Some shifts you just want to go home and stand under a hot shower...
La Belle Fille has been away this weekend, living it up in the country. I have missed her, perhaps more than I expected. Which I actually think is a good sign, at least for our future. We seem well suited, despite the fact that what I intend as gentle teasing oft emerges as slightly insensitive / poor humour. My boss thinks she's to good fro me, and she might be right. Still, I am assured that she acquitted herself admirably both on guitar and vocals (in Rock Band.)
I am proud.
The Department was generally quiet today; but the BatPhone trilled its urgent call to shatter all that. Normally the figures Control relay to us are all business - pulse rate, blood pressure, Glasgow Coma Score... tonight, they added another - the patient's weight. 30 stone. (420 pounds, or 190 kilos) The raw details - respiratory arrest, found by his ex-wife; she'd been worried about him as he sounded off on the phone. His medical rap sheet made for grim reading. COPD, startlingly poor mobility; his house a veritable shrine to the machinery we gather to force the breath of life into us; deus ex machina if you will.
Too late, too late. Somehow the paramedics had managed to get a tube down, and his heart still struggled on. But he'd had no drugs, and showed no sign of wakening. As we tried to gently ease the news into his family's consciousness, he showed his hand. Harder and harder to bag him, higher and higher airway pressures. Pneumothorax - a collapsed lung - is always a possibility in these cases, and worse, because we were ventilating, the collapse progresses, air displacing heart and lung, literally squeezing his life out.
Needle decompression not feasible through such a massive chest wall, we set to thoracostomies. An elegant word for a bloody, violent procedure. They push the knife into my hand. It's a 15 blade, a tiny knife, a child's blade, but proves adequate to my task. Skin and fat offer no resistance, and my finger worms down to his ribs. I thought they'd be bigger, somehow, but they seem tiny inside his bear-like chest. The last push is blunt, brutal, with forceps. A gush of air greets my penetration of his pleura, the thin, greasy membrane that lines his chest cavity; the diagnosis is confirmed. Sweeping my finger between his ribs, his lung feels stiff, and is stuck to the chest. I feel a rent in the tissue of the lung, and a wave of nausea nearly overcomes me.

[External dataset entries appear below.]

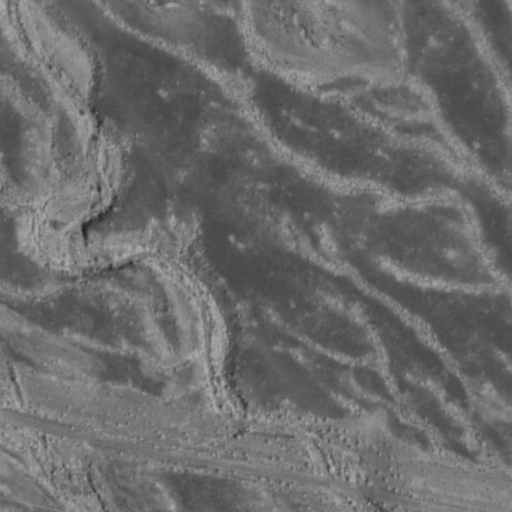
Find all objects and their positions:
road: (241, 456)
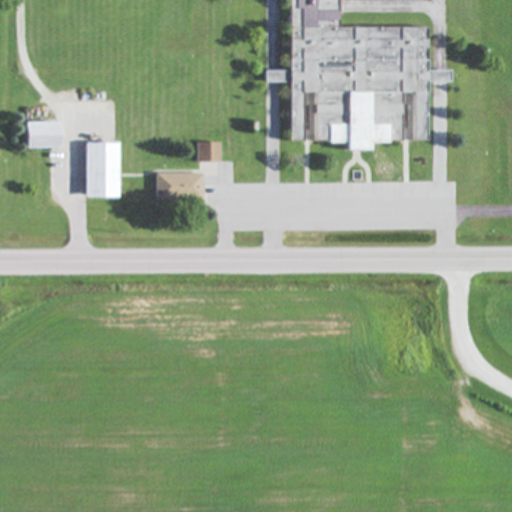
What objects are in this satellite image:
building: (343, 80)
road: (66, 123)
park: (6, 124)
building: (33, 137)
building: (199, 154)
building: (93, 172)
building: (170, 188)
road: (355, 208)
road: (220, 209)
road: (256, 258)
road: (457, 336)
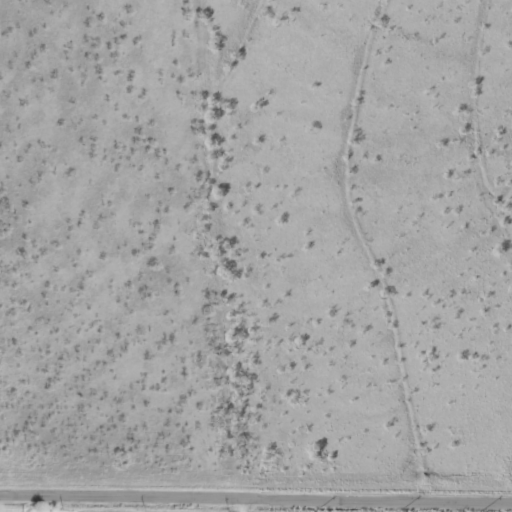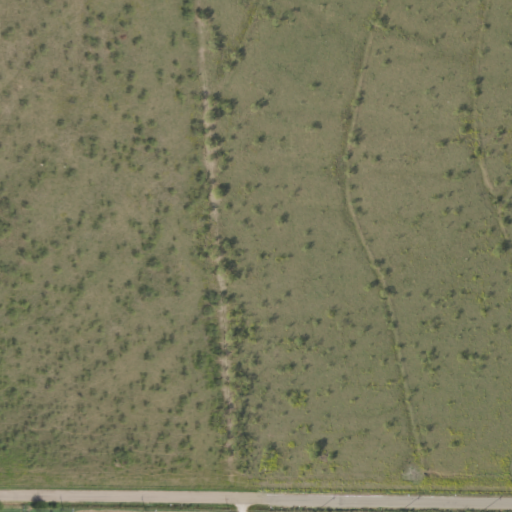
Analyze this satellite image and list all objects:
road: (256, 498)
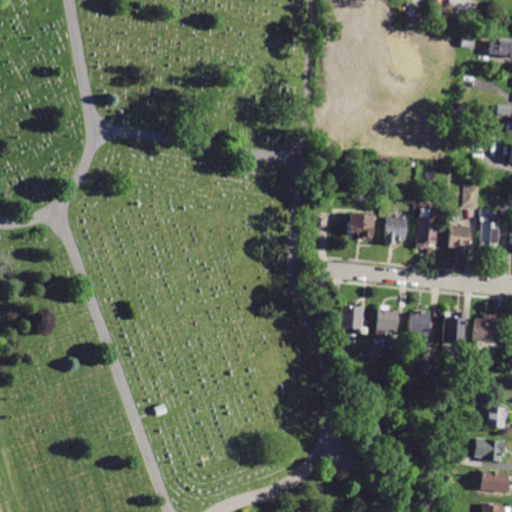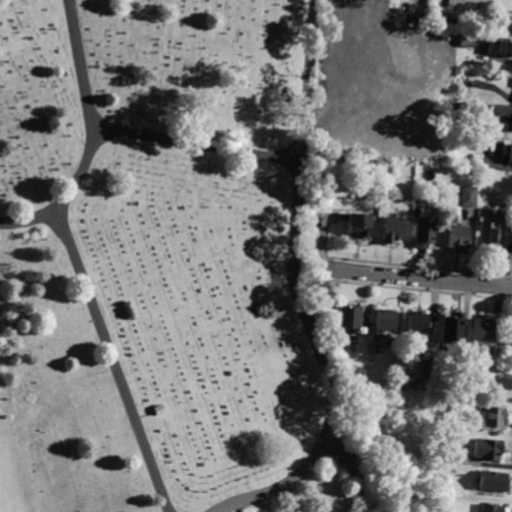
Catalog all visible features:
building: (415, 21)
building: (466, 42)
building: (499, 47)
building: (500, 48)
building: (502, 109)
building: (508, 123)
building: (508, 125)
road: (89, 137)
road: (193, 141)
building: (510, 153)
building: (510, 154)
building: (349, 161)
building: (469, 195)
building: (469, 196)
building: (358, 224)
building: (358, 225)
building: (393, 228)
building: (392, 229)
building: (424, 231)
building: (487, 231)
building: (488, 231)
building: (457, 237)
building: (457, 237)
park: (172, 263)
road: (416, 278)
road: (303, 292)
building: (349, 316)
building: (349, 317)
building: (384, 318)
building: (384, 319)
building: (417, 322)
building: (417, 323)
building: (451, 326)
building: (452, 327)
building: (483, 328)
building: (483, 329)
road: (114, 361)
building: (425, 367)
building: (159, 410)
building: (494, 416)
building: (495, 417)
building: (486, 448)
building: (487, 449)
building: (435, 456)
road: (354, 477)
building: (492, 480)
building: (492, 481)
building: (493, 507)
building: (494, 508)
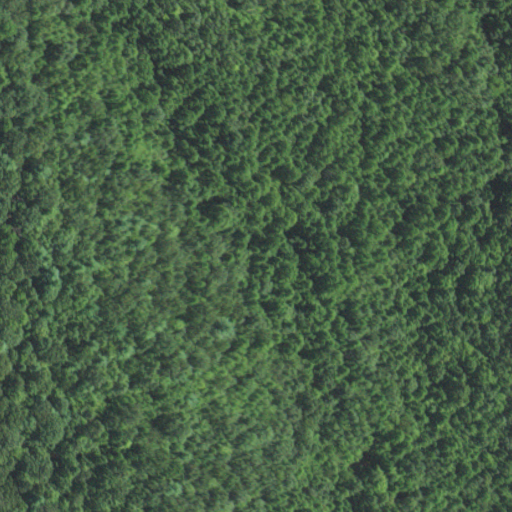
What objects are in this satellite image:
park: (256, 256)
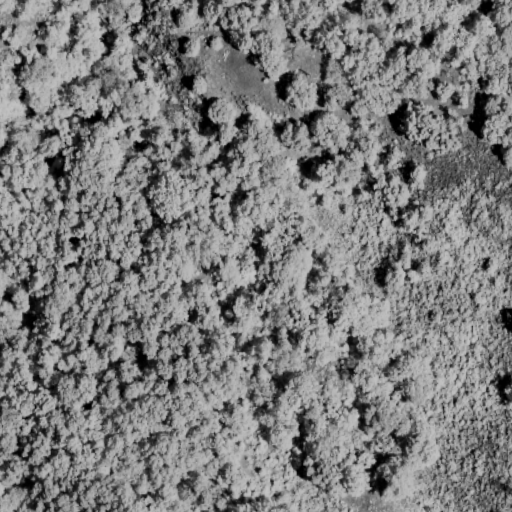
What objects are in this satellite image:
power tower: (503, 504)
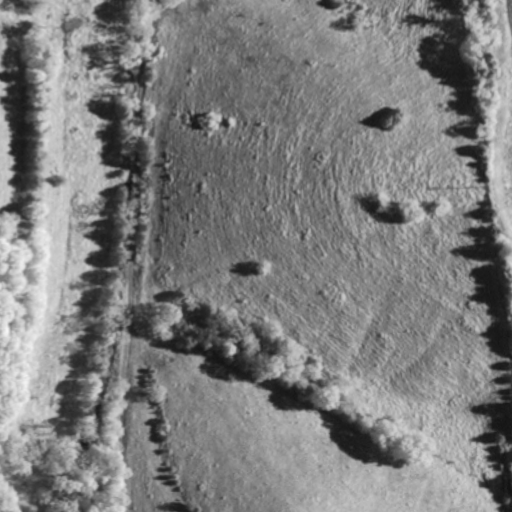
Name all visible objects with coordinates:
road: (133, 254)
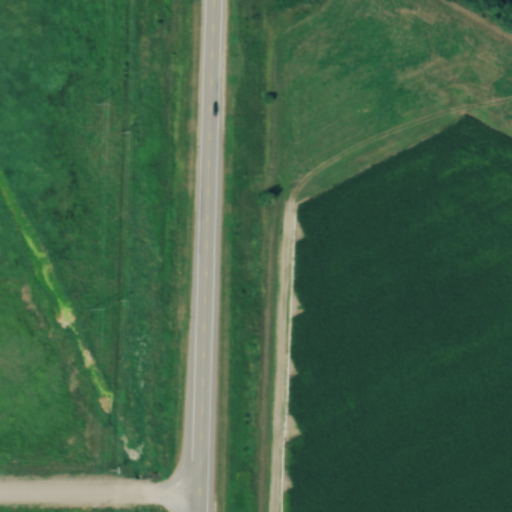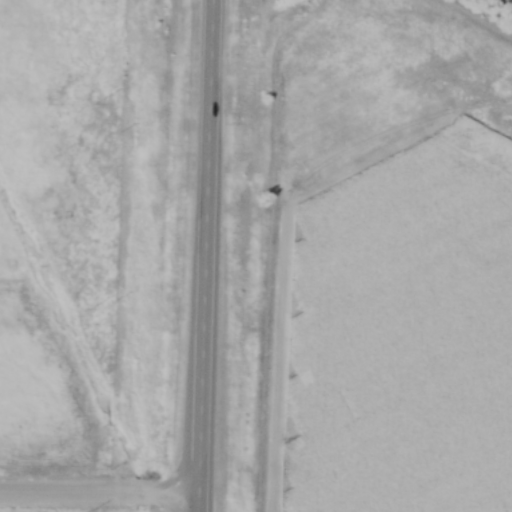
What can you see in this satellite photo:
road: (202, 249)
road: (97, 498)
road: (194, 505)
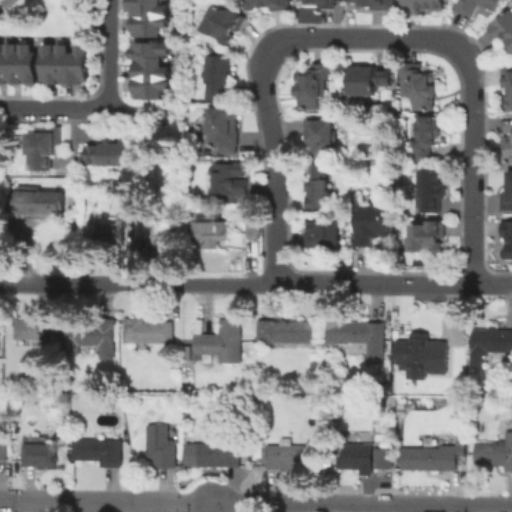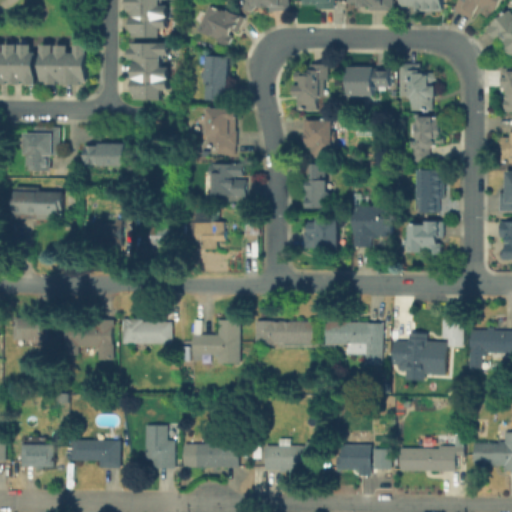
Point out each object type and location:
building: (319, 3)
building: (369, 3)
road: (4, 4)
building: (266, 4)
building: (267, 4)
building: (324, 4)
building: (422, 4)
building: (424, 4)
building: (374, 5)
building: (476, 6)
building: (481, 6)
road: (109, 17)
building: (146, 18)
building: (150, 19)
building: (220, 23)
building: (223, 27)
building: (502, 29)
building: (503, 29)
road: (366, 36)
building: (17, 63)
building: (64, 63)
building: (20, 66)
building: (67, 67)
building: (148, 69)
road: (107, 70)
building: (152, 72)
building: (216, 77)
building: (366, 79)
building: (218, 80)
building: (370, 83)
building: (309, 85)
building: (416, 85)
building: (313, 87)
building: (420, 88)
building: (508, 92)
road: (3, 107)
road: (74, 108)
building: (221, 128)
building: (224, 131)
building: (425, 135)
building: (318, 137)
building: (322, 139)
building: (428, 140)
road: (187, 142)
building: (42, 146)
building: (46, 147)
building: (507, 148)
building: (105, 153)
building: (108, 157)
building: (2, 178)
building: (231, 180)
building: (228, 181)
building: (316, 185)
building: (318, 188)
building: (428, 189)
building: (433, 191)
building: (507, 198)
building: (40, 202)
building: (44, 206)
building: (371, 222)
building: (375, 226)
building: (109, 232)
building: (322, 232)
building: (213, 233)
building: (112, 235)
building: (423, 236)
building: (164, 237)
building: (325, 237)
building: (428, 241)
building: (507, 245)
road: (138, 283)
road: (394, 286)
building: (31, 327)
building: (147, 330)
building: (284, 331)
building: (35, 333)
building: (150, 333)
building: (290, 334)
building: (91, 335)
building: (93, 338)
building: (219, 338)
building: (357, 338)
building: (360, 340)
building: (488, 343)
building: (223, 345)
building: (491, 345)
building: (427, 350)
building: (431, 352)
building: (2, 441)
building: (158, 446)
building: (4, 447)
building: (162, 448)
building: (99, 450)
building: (101, 452)
building: (495, 452)
building: (497, 453)
building: (39, 454)
building: (210, 454)
building: (292, 455)
building: (43, 456)
building: (297, 456)
building: (431, 456)
building: (220, 457)
building: (361, 457)
building: (359, 458)
building: (432, 458)
building: (386, 459)
road: (255, 502)
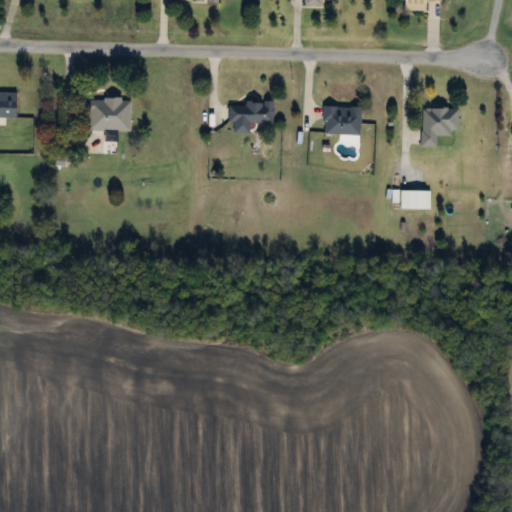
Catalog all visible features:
building: (196, 0)
building: (311, 2)
building: (413, 4)
road: (490, 30)
road: (241, 53)
building: (6, 105)
building: (107, 114)
building: (248, 115)
building: (339, 120)
building: (435, 124)
building: (413, 199)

Have I slipped in too far? It shouldn't be possible, if the lung was fully collapsed, but maybe it has remained stuck to the chest wall in a few critical places? Maybe it is the lung itself that has yielded under my finger? My act is repeated across the chest from me, a distance that seems absurdly far. We place drains with shaking hands, and the water sealed drains bubble vigourously, angrily. Too much air, there must be an ongoing leak, and I know I've done something, something to add to his misery. If he could feel it.
He ventilates better for a while, then slackens off again. On my side, his chest is inflating, the soft tissues distending; under my fingers it feels like bubble wrap, and I know air is forcing its way into the fat under his skin, despite the angry bubbling of my drain. I check the holes - they're all inside the chest cavity, but still air leaks out elsewhere. Did I make two holes?
I've lost focus now. Fortunately, my colleagues have not, for our patient is circling the drain. I'm fixated by the drain. My mind is running overtime, replaying the act, searching, searching for the thing, the one thing that I might do, that I kid myself will make any difference; but I can't find it, and I know I've failed him.
My boss taps me on the shoulder, urging me to go and clean up. I look dumbly at my hands and arms. Somehow they're stained with blood; I don't remember it getting there; I clean up, scrub up, quickly. Things are moving apace now, and a crossroads rapidly approaching - one road leads to ITU... and one dose not. Wiser men and women than I will help him now. Another boss sees I'm running on empty, and ushers me out, to check the rest of the Department.
I turn, and walk slowly out of resus, my failure complete.
It is no surprise to learn later that he exceeded to limits of support we could offer him, and was finally allowed to complete his short journey. I hope someone was there to hold his hand, at the end.
La belle fille didn't ask about my day that evening, and I think I'm probably glad of that.
1 comment:
What a rough thing, Shroom.
I'm glad things are going well with your lady friend. That's great news.